Why C-19 Vaccines Don't Prevent Infection
Paper by Morens, Taubenberger, and Fauci offers clear explanation
In the summer of 2022 I had the privilege of having dinner with Professor Robert Clancy—a leading Australian clinical immunologist and a pioneer in the field of mucosal immunology, with 260 publications on the subject.
He explained to me precisely why COVID-19 shots—designed to induce the production of antibodies against the spike protein of SARS-CoV-2 in the blood—cannot prevent infection by or transmission of the virus. The trouble, he explained, is that SARS-CoV-2 replicates rapidly in the nasal mucosa and transmits to other people days before it make it down into the gas exchange region of the lungs and encounters blood antibodies.
This, he further explained, had long been understood about respiratory viruses such as those that cause the common cold and influenza, and this same quality was quickly ascertained about SARS-CoV-2.
Thus, from the outset, it was clear that the COVID-19 vaccines would NOT prevent infection by or transmission of SARS-CoV-2. This reality completely nullified any rationale for vaccine mandates.
Professor Clancy’s explication of this reality has stuck with me ever since. I was reminded of it yesterday when I friend sent me a link to a paper titled Rethinking next-generation vaccines for coronaviruses, influenzaviruses, and other respiratory viruses, by Morens, Taubenberger, and Fauci. As the authors point out:
non-systemic respiratory viruses such as influenza viruses, SARS-CoV-2, and RSV tend to have significantly shorter incubation periods and rapid courses of viral replication.
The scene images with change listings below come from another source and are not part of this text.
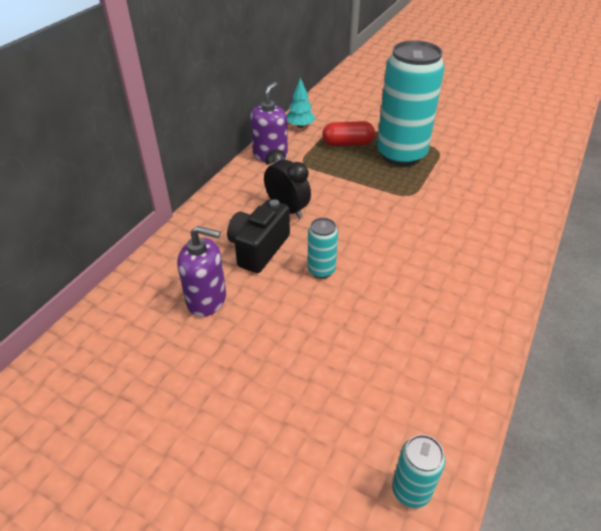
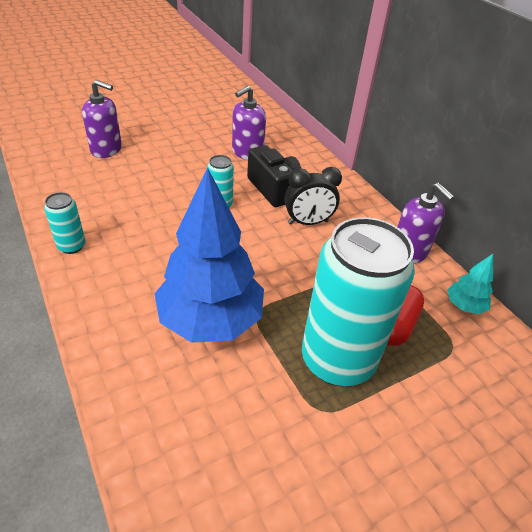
camera: 120 degrees right, 0 degrees up
turquoise can [392,435,445,508] -> turquoise can moved to [44,192,86,254]
none -> purple soap dispenser [82,80,122,158]
none -> blue tree [155,167,264,343]

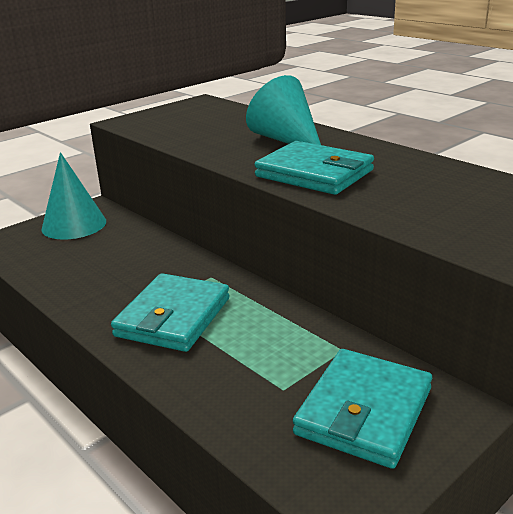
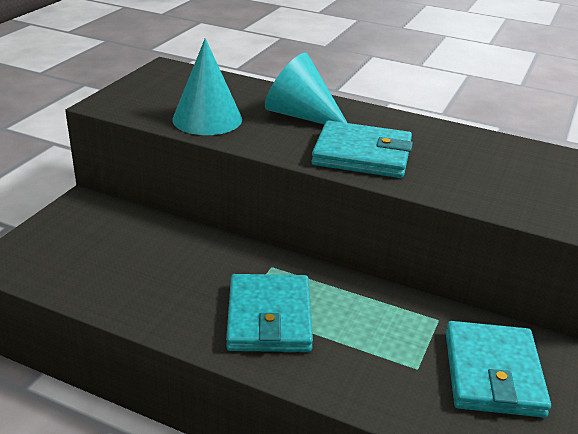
camera: 25 degrees left, 5 degrees up
turquoise cone [41,152,106,240] -> turquoise cone moved to [172,38,242,135]

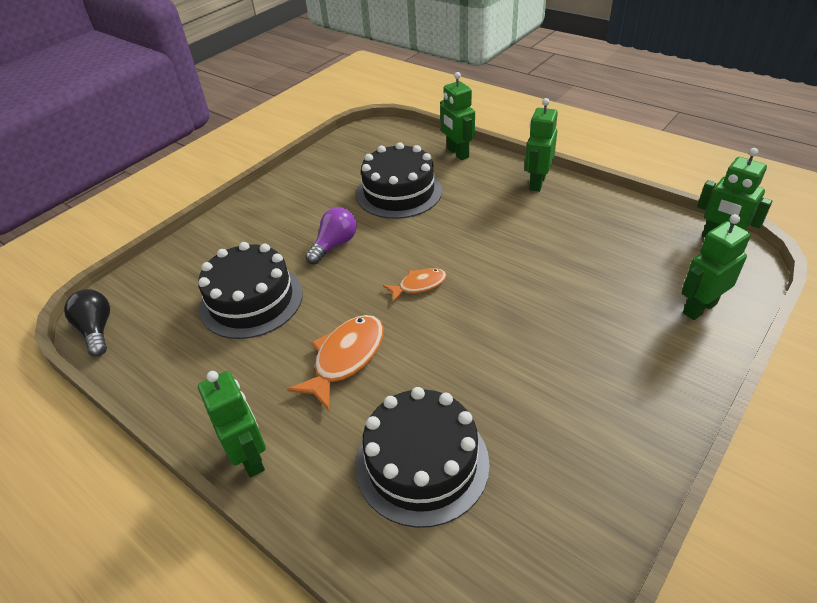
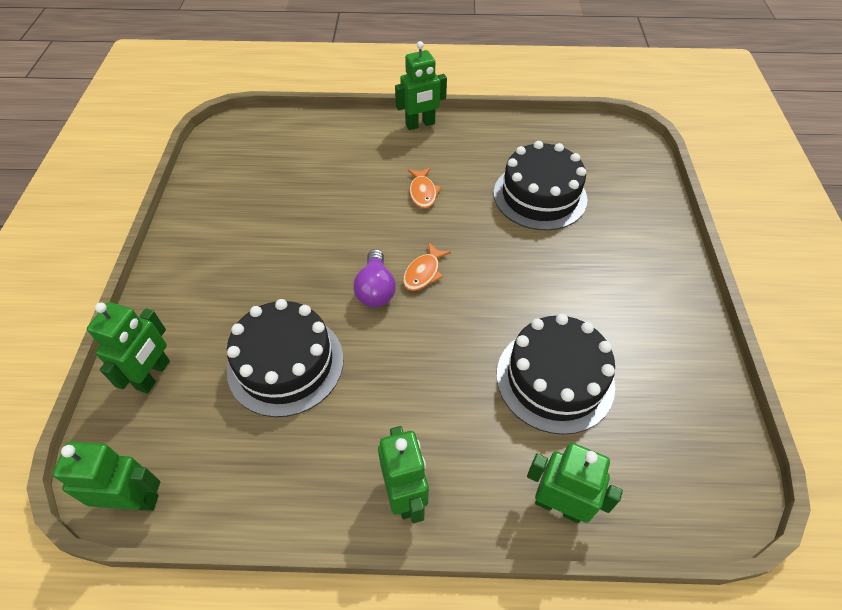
camera: 140 degrees right, 10 degrees up
black light bulb [64,289,110,356] -> none
green robot [198,371,266,478] -> green robot turned 45 degrees counterclockwise [395,41,447,130]
orange fish [287,315,384,410] -> orange fish [408,168,441,209], size x0.60
purple light bulb [306,207,357,264] -> purple light bulb moved to [354,249,396,307]
black cake [356,387,490,528] -> black cake moved to [227,299,343,417]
They replicate predominantly in local mucosal tissue, without causing viremia, and do not significantly encounter the systemic immune system or the full force of adaptive immune responses, which take at least 5–7 days to mature, usually well after the peak of viral replication and onward transmission to others. ….
Taking all of these factors into account, it is not surprising that none of the predominantly mucosal respiratory viruses have ever been effectively controlled by vaccines. This observation raises a question of fundamental importance: if natural mucosal respiratory virus infections do not elicit complete and long-term protective immunity against reinfection, how can we expect vaccines, especially systemically administered non-replicating vaccines, to do so? This is a major challenge for future vaccine development, and overcoming it is critical as we work to develop “next-generation” vaccines.
In other words, in November 2022, Dr. Fauci and his colleagues published a paper in which they demonstrated their clear understanding of what Professor Clancy told me at dinner three months earlier—namely, the COVID-19 vaccines cannot “effectively control” SARS-CoV-2. The initial, much publicized claim that they would prevent infection and transmission was a bald-faced lie.